There ain’t no cure for the summertime blues, but there are ways to treat—and prevent—summer’s worst ailments.
Teresa Amato, MD, director of emergency medicine at Long Island Jewish Forest Hills lists six of the most common reasons for summertime emergency room visits and how you can prevent them.
“High heat, high humidity days are dangerous because our mechanism to cool off, which is sweating, is decreased,” Amato said.
When the forecast offers up this double threat, it’s time to cut back on the amount of time that you’re outside, especially during the late morning to afternoon. You also need to decrease the exercise intensity on those days. And if you’re working outdoors, make sure that you’re replenishing what you’re losing with sweat with an appropriate fluid intake.
Exposure to high heat for a prolonged period of time can cause heat cramps, heat exhaustion and heat stroke. These heat-related illnesses vary in severity from mild complications to a life-threatening condition.
“Heat cramps usually occur because you’ve been exercising, you’ve been sweating, and you’ve lost salt and some other minerals.
Because of that loss of electrolytes you start getting some muscle cramps,” Amato said. “While painful, these brief and painful muscle spasms usually go away on their own.”
Heat exhaustion is more severe than heat cramps. It occurs in conditions of extreme heat and excessive sweating without adequate fluid and salt replacement.
“At this point, your body is still able to cool itself off but you don’t feel well,” said Amato.
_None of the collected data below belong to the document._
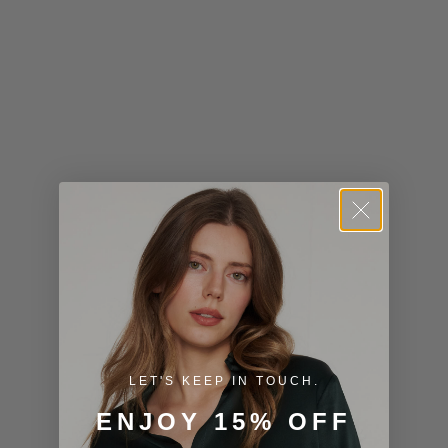
Kiribati (USD
$)
Kuwait (USD
$)
Kyrgyzstan
(KGS som)
Laos (LAK ₭)
Latvia (EUR
€)
Lesotho (USD
$)
LET'S KEEP IN TOUCH.
Liechtenstein
ENJOY 15% OFF
(CHF CHF)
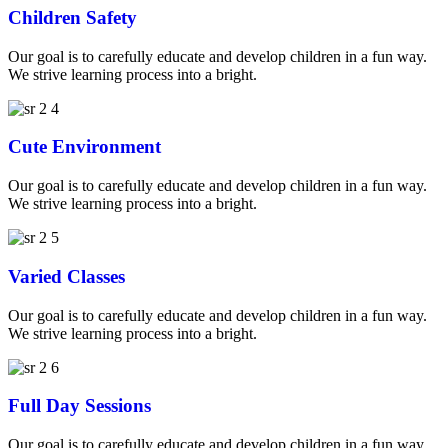
Children Safety
Our goal is to carefully educate and develop children in a fun way.
We strive learning process into a bright.
Cute Environment
Our goal is to carefully educate and develop children in a fun way.
We strive learning process into a bright.
Varied Classes
Our goal is to carefully educate and develop children in a fun way.
We strive learning process into a bright.
Full Day Sessions
Our goal is to carefully educate and develop children in a fun way.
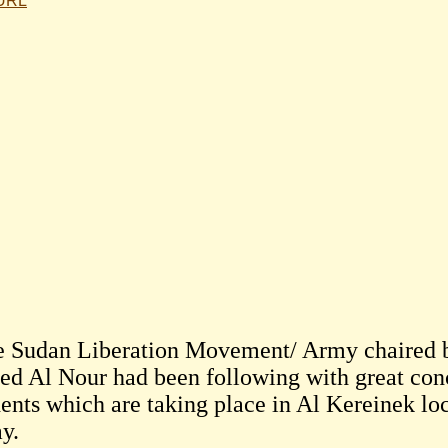
 URL
 Sudan Liberation Movement/ Army chaire
d Al Nour had been following with great con
ents which are taking place in Al Kereinek loc
y.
Signs of heat exhaustion include muscle cramps; pale, moist skin; dizziness or lightheadedness; headaches; and nausea.
“When you get to something called heat stroke, that’s very dangerous,” Amato said. “What happens with heat stroke is you’ve lost the ability to cool yourself off.”
Signs of heat stroke include rise in body temperature; warm, dry skin; change in mental status; rapid heart rate; nausea; vomiting; and stupor.
This is considered a life-threatening medical emergency and requires the person to be taken to an emergency department.
Those especially at risk for heat-related emergencies include babies, the elderly and people who are overweight, have a chronic illness such as diabetes, heart disease and cancer, or take anti-psychotic medications.
Sunburns can be painful, cause nausea, dizziness, dehydration and fainting. At their worst, sunburns can cause blistering and lead to infections.
“Once you get blisters, that’s considered a second-degree burn,” said Amato. “If you have blisters over more than 50 percent of your body, you should come to the ED to be checked out because you may require IV fluids.”
Avoid outdoor activities between 10 a.m. to 4 p.m. since that’s when the sun’s ultra-violet rays are strongest. Also, use sunscreen, especially on the areas that are most vulnerable like the tip of your nose, top of your ears and scalp.
“During hot days, you have to be very careful about what food your eating, especially if it’s been sitting outside for a long period of time,” said Amato.
The heat can cause bacteria to build up on foods with mayonnaise, such as potato salad, egg salad, tuna salad. This can sicken you within an hour after eating, causing nausea, vomiting and diarrhea.
Most people who have food poisoning just need to rest and drink plenty of fluids. However, if you’re having difficulty keeping fluids down, feeling fatigued and dehydrated, you need to be seen in the ED for intravenous fluids and management of nausea and vomiting.
“As an emergency physician, I am completely against all fireworks, even benign ones like sparklers,” said Amato. “I have seen people who have burns to their face and hair from sparklers, severe eye injuries from putting their face close to the firecracker.
Although they’re fun and beautiful, they’re best left to the professionals.”
While most bug bites and stings don’t require a trip to the ED, some do—especially if you have an undiagnosed allergy to particular bug venom or if that bug is a disease carrier.
If you experience swelling of the throat, chest pain, a persistent racing heartbeat, dizziness or vomiting, head to the ED.